PROBLEM: Your answer must be the exact lines from the one holding "KSA controls autonomic nervous" through the final line of the records below, both included, and nothing more.
EXERCISE INPUTS: Begin
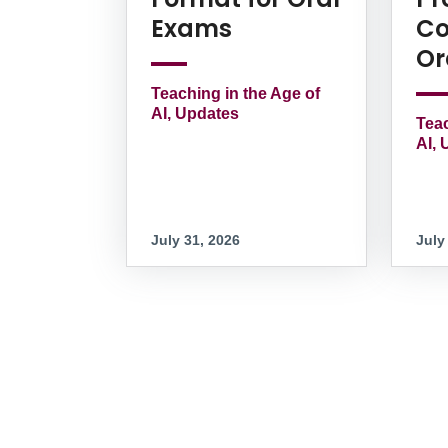
Exams
Co
Or
Teaching in the Age of
AI, Updates
Teac
AI, 
July 31, 2026
July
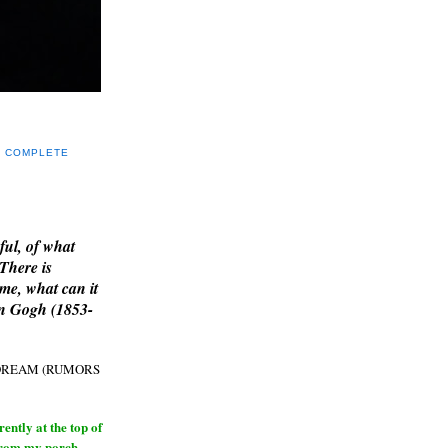
Y COMPLETE
E
ful, of what
 There is
me, what can it
an Gogh (1853-
H DREAM (RUMORS
ntly at the top of
from my porch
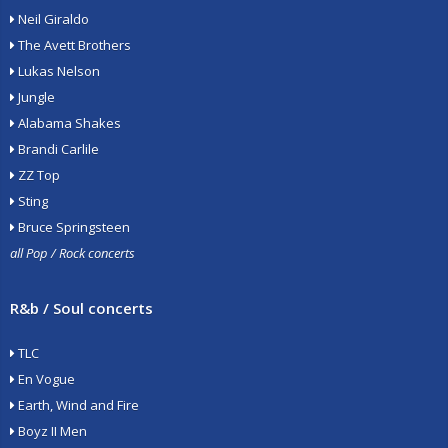
Neil Giraldo
The Avett Brothers
Lukas Nelson
Jungle
Alabama Shakes
Brandi Carlile
ZZ Top
Sting
Bruce Springsteen
all Pop / Rock concerts
R&b / Soul concerts
TLC
En Vogue
Earth, Wind and Fire
Boyz II Men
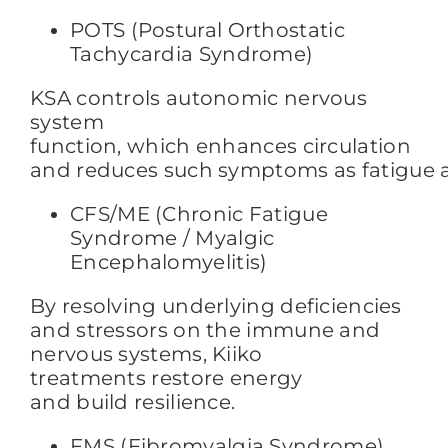
POTS (Postural Orthostatic
Tachycardia Syndrome)
KSA controls autonomic nervous
system
function,
which enhances circulation
and reduces such symptoms
as fatigue 
CFS/ME (Chronic Fatigue
Syndrome / Myalgic
Encephalomyelitis)
By resolving underlying deficiencies
and stressors on the immune and
nervous systems, Kiiko
treatments restore energy
and build resilience.
FMS (Fibromyalgia Syndrome)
EXERCISE INPUTS: End
RESPONSE FOR THIS EXERCISE:
KSA controls autonomic nervous
system
function,
which enhances circulation
and reduces such symptoms
as fatigue 
CFS/ME (Chronic Fatigue
Syndrome / Myalgic
Encephalomyelitis)
By resolving underlying deficiencies
and stressors on the immune and
nervous systems, Kiiko
treatments restore energy
and build resilience.
FMS (Fibromyalgia Syndrome)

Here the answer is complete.